--- TASK BRIEF ---
Starting at the line holding "- **Don't ignore transaction" and finishing at the line holding "Instances | Change |", transcribe the material exactly, keeping both ends but no pictures.

------ DATA PROVIDED

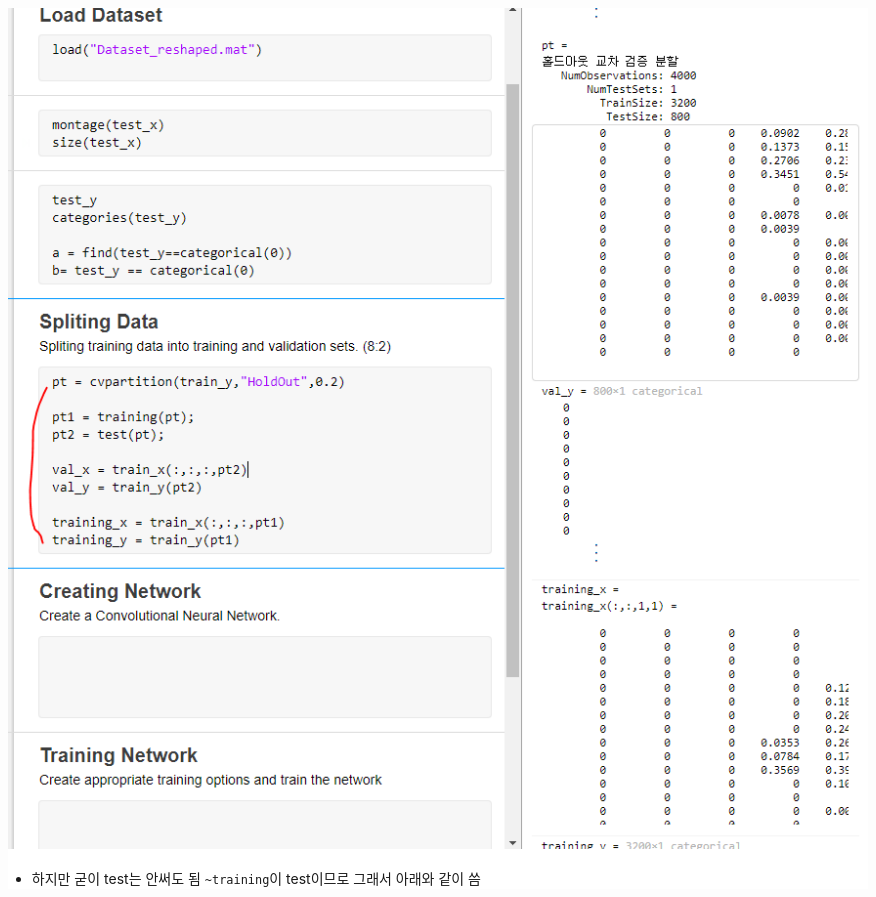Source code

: ![one](/img/DeepLearning/Options/fourtyfive.png)

- 하지만 굳이 test는 안써도 됨 `~training`이 test이므로 그래서 아래와 같이 씀
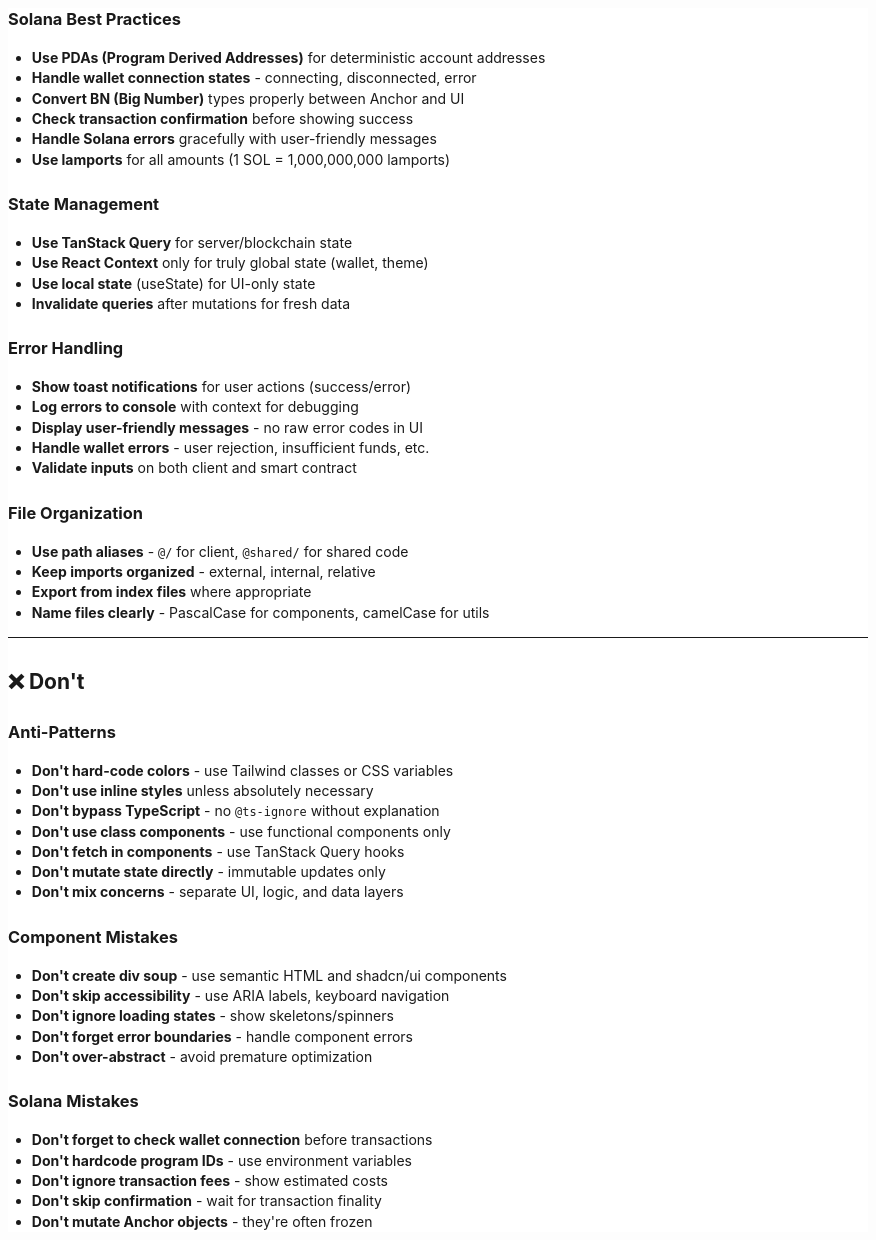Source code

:### Solana Best Practices
- **Use PDAs (Program Derived Addresses)** for deterministic account addresses
- **Handle wallet connection states** - connecting, disconnected, error
- **Convert BN (Big Number)** types properly between Anchor and UI
- **Check transaction confirmation** before showing success
- **Handle Solana errors** gracefully with user-friendly messages
- **Use lamports** for all amounts (1 SOL = 1,000,000,000 lamports)

### State Management
- **Use TanStack Query** for server/blockchain state
- **Use React Context** only for truly global state (wallet, theme)
- **Use local state** (useState) for UI-only state
- **Invalidate queries** after mutations for fresh data

### Error Handling
- **Show toast notifications** for user actions (success/error)
- **Log errors to console** with context for debugging
- **Display user-friendly messages** - no raw error codes in UI
- **Handle wallet errors** - user rejection, insufficient funds, etc.
- **Validate inputs** on both client and smart contract

### File Organization
- **Use path aliases** - `@/` for client, `@shared/` for shared code
- **Keep imports organized** - external, internal, relative
- **Export from index files** where appropriate
- **Name files clearly** - PascalCase for components, camelCase for utils

---

## ❌ Don't

### Anti-Patterns
- **Don't hard-code colors** - use Tailwind classes or CSS variables
- **Don't use inline styles** unless absolutely necessary
- **Don't bypass TypeScript** - no `@ts-ignore` without explanation
- **Don't use class components** - use functional components only
- **Don't fetch in components** - use TanStack Query hooks
- **Don't mutate state directly** - immutable updates only
- **Don't mix concerns** - separate UI, logic, and data layers

### Component Mistakes
- **Don't create div soup** - use semantic HTML and shadcn/ui components
- **Don't skip accessibility** - use ARIA labels, keyboard navigation
- **Don't ignore loading states** - show skeletons/spinners
- **Don't forget error boundaries** - handle component errors
- **Don't over-abstract** - avoid premature optimization

### Solana Mistakes
- **Don't forget to check wallet connection** before transactions
- **Don't hardcode program IDs** - use environment variables
- **Don't ignore transaction fees** - show estimated costs
- **Don't skip confirmation** - wait for transaction finality
- **Don't mutate Anchor objects** - they're often frozen

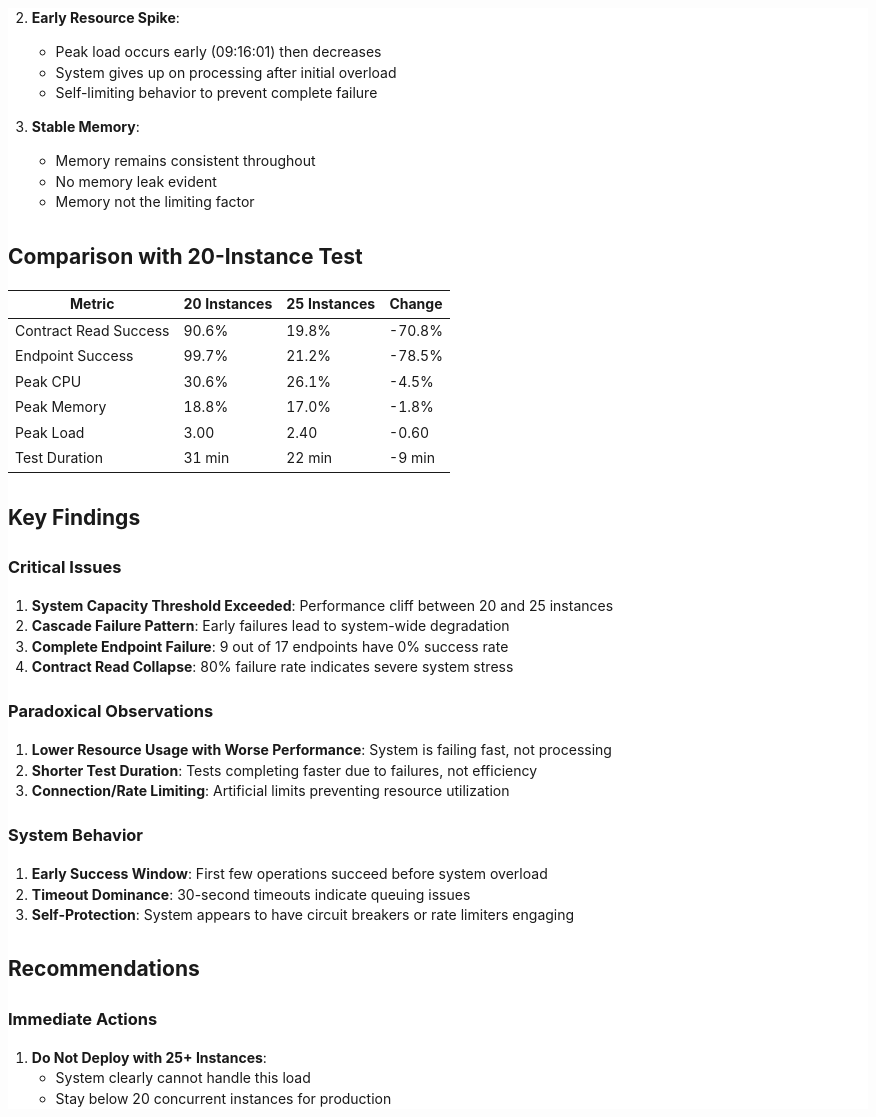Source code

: 2. **Early Resource Spike**:
   - Peak load occurs early (09:16:01) then decreases
   - System gives up on processing after initial overload
   - Self-limiting behavior to prevent complete failure

3. **Stable Memory**:
   - Memory remains consistent throughout
   - No memory leak evident
   - Memory not the limiting factor

## Comparison with 20-Instance Test

| Metric | 20 Instances | 25 Instances | Change |
|--------|--------------|--------------|--------|
| Contract Read Success | 90.6% | 19.8% | -70.8% |
| Endpoint Success | 99.7% | 21.2% | -78.5% |
| Peak CPU | 30.6% | 26.1% | -4.5% |
| Peak Memory | 18.8% | 17.0% | -1.8% |
| Peak Load | 3.00 | 2.40 | -0.60 |
| Test Duration | 31 min | 22 min | -9 min |

## Key Findings

### Critical Issues
1. **System Capacity Threshold Exceeded**: Performance cliff between 20 and 25 instances
2. **Cascade Failure Pattern**: Early failures lead to system-wide degradation
3. **Complete Endpoint Failure**: 9 out of 17 endpoints have 0% success rate
4. **Contract Read Collapse**: 80% failure rate indicates severe system stress

### Paradoxical Observations
1. **Lower Resource Usage with Worse Performance**: System is failing fast, not processing
2. **Shorter Test Duration**: Tests completing faster due to failures, not efficiency
3. **Connection/Rate Limiting**: Artificial limits preventing resource utilization

### System Behavior
1. **Early Success Window**: First few operations succeed before system overload
2. **Timeout Dominance**: 30-second timeouts indicate queuing issues
3. **Self-Protection**: System appears to have circuit breakers or rate limiters engaging

## Recommendations

### Immediate Actions
1. **Do Not Deploy with 25+ Instances**:
   - System clearly cannot handle this load
   - Stay below 20 concurrent instances for production

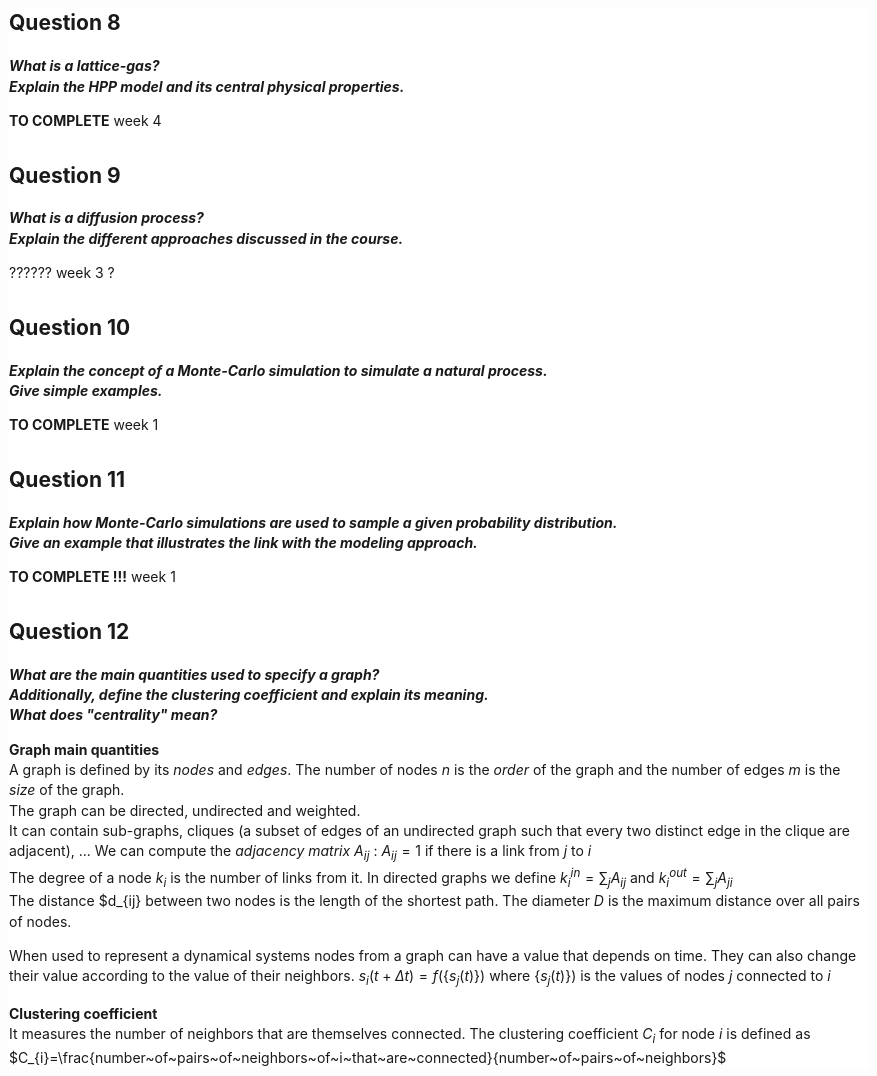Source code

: ## Question 8  

_**What is a lattice-gas?**_  
_**Explain the HPP model and its central physical properties.**_  

**TO COMPLETE** week 4  

## Question 9  

_**What is a diffusion process?**_  
_**Explain the different approaches discussed in the course.**_  

??????  week 3 ?

## Question 10  

_**Explain the concept of a Monte-Carlo simulation to simulate a natural process.**_  
_**Give simple examples.**_  

**TO COMPLETE** week 1  

## Question 11  

_**Explain how Monte-Carlo simulations are used to sample a given probability distribution.**_  
_**Give an example that illustrates the link with the modeling approach.**_  

**TO COMPLETE !!!** week 1

## Question 12  

_**What are the main quantities used to specify a graph?**_  
_**Additionally, define the clustering coefficient and explain its meaning.**_  
_**What does "centrality" mean?**_  

**Graph main quantities**  
A graph is defined by its _nodes_ and _edges_. The number of nodes $n$ is the _order_ of the graph and the number of edges $m$ is the _size_ of the graph.  
The graph can be directed, undirected and weighted.  
It can contain sub-graphs, cliques (a subset of edges of an undirected graph such that every two distinct edge in the clique are adjacent), ... 
We can compute the _adjacency matrix_ $A_{ij}$ : $A_{ij}=1$ if there is a link from $j$ to $i$  
The degree of a node $k_{i}$ is the number of links from it. In directed graphs we define $k_{i}^{in}=\sum_{j}A_{ij}$ and $k_{i}^{out}=\sum_{j}A_{ji}$  
The distance $d_{ij} between two nodes is the length of the shortest path. The diameter $D$ is the maximum distance over all pairs of nodes.


When used to represent a dynamical systems nodes from a graph can have a value that depends on time. They can also change their value according to the value of their neighbors.
$s_{i}(t + \Delta t) = f(\{s_{j}(t)\})$
where $\{s_{j}(t)\})$ is the values of nodes $j$ connected to $i$  

**Clustering coefficient**  
It measures the number of neighbors that are themselves connected. The clustering coefficient $C_{i}$ for node $i$ is defined as $C_{i}=\frac{number~of~pairs~of~neighbors~of~i~that~are~connected}{number~of~pairs~of~neighbors}$

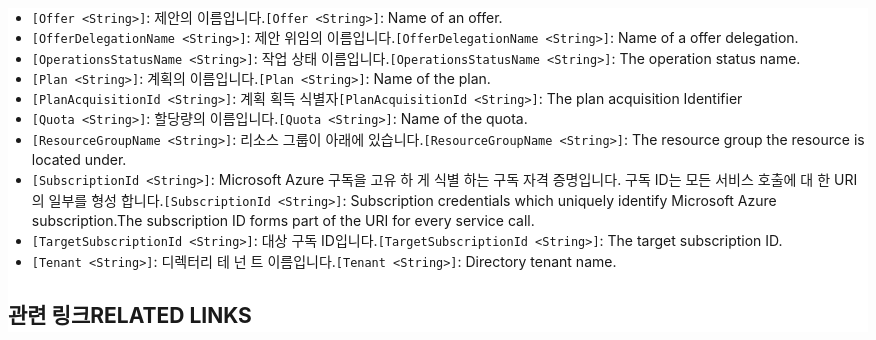   - <span data-ttu-id="c5ac3-148">`[Offer <String>]`: 제안의 이름입니다.</span><span class="sxs-lookup"><span data-stu-id="c5ac3-148">`[Offer <String>]`: Name of an offer.</span></span>
  - <span data-ttu-id="c5ac3-149">`[OfferDelegationName <String>]`: 제안 위임의 이름입니다.</span><span class="sxs-lookup"><span data-stu-id="c5ac3-149">`[OfferDelegationName <String>]`: Name of a offer delegation.</span></span>
  - <span data-ttu-id="c5ac3-150">`[OperationsStatusName <String>]`: 작업 상태 이름입니다.</span><span class="sxs-lookup"><span data-stu-id="c5ac3-150">`[OperationsStatusName <String>]`: The operation status name.</span></span>
  - <span data-ttu-id="c5ac3-151">`[Plan <String>]`: 계획의 이름입니다.</span><span class="sxs-lookup"><span data-stu-id="c5ac3-151">`[Plan <String>]`: Name of the plan.</span></span>
  - <span data-ttu-id="c5ac3-152">`[PlanAcquisitionId <String>]`: 계획 획득 식별자</span><span class="sxs-lookup"><span data-stu-id="c5ac3-152">`[PlanAcquisitionId <String>]`: The plan acquisition Identifier</span></span>
  - <span data-ttu-id="c5ac3-153">`[Quota <String>]`: 할당량의 이름입니다.</span><span class="sxs-lookup"><span data-stu-id="c5ac3-153">`[Quota <String>]`: Name of the quota.</span></span>
  - <span data-ttu-id="c5ac3-154">`[ResourceGroupName <String>]`: 리소스 그룹이 아래에 있습니다.</span><span class="sxs-lookup"><span data-stu-id="c5ac3-154">`[ResourceGroupName <String>]`: The resource group the resource is located under.</span></span>
  - <span data-ttu-id="c5ac3-155">`[SubscriptionId <String>]`: Microsoft Azure 구독을 고유 하 게 식별 하는 구독 자격 증명입니다. 구독 ID는 모든 서비스 호출에 대 한 URI의 일부를 형성 합니다.</span><span class="sxs-lookup"><span data-stu-id="c5ac3-155">`[SubscriptionId <String>]`: Subscription credentials which uniquely identify Microsoft Azure subscription.The subscription ID forms part of the URI for every service call.</span></span>
  - <span data-ttu-id="c5ac3-156">`[TargetSubscriptionId <String>]`: 대상 구독 ID입니다.</span><span class="sxs-lookup"><span data-stu-id="c5ac3-156">`[TargetSubscriptionId <String>]`: The target subscription ID.</span></span>
  - <span data-ttu-id="c5ac3-157">`[Tenant <String>]`: 디렉터리 테 넌 트 이름입니다.</span><span class="sxs-lookup"><span data-stu-id="c5ac3-157">`[Tenant <String>]`: Directory tenant name.</span></span>

## <span data-ttu-id="c5ac3-158">관련 링크</span><span class="sxs-lookup"><span data-stu-id="c5ac3-158">RELATED LINKS</span></span>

------------

--- RESPONSE AREA ---
- **Don't ignore transaction fees** - show estimated costs
- **Don't skip confirmation** - wait for transaction finality
- **Don't mutate Anchor objects** - they're often frozen

Source code

: 2. **Early Resource Spike**:
   - Peak load occurs early (09:16:01) then decreases
   - System gives up on processing after initial overload
   - Self-limiting behavior to prevent complete failure

3. **Stable Memory**:
   - Memory remains consistent throughout
   - No memory leak evident
   - Memory not the limiting factor

## Comparison with 20-Instance Test

| Metric | 20 Instances | 25 Instances | Change |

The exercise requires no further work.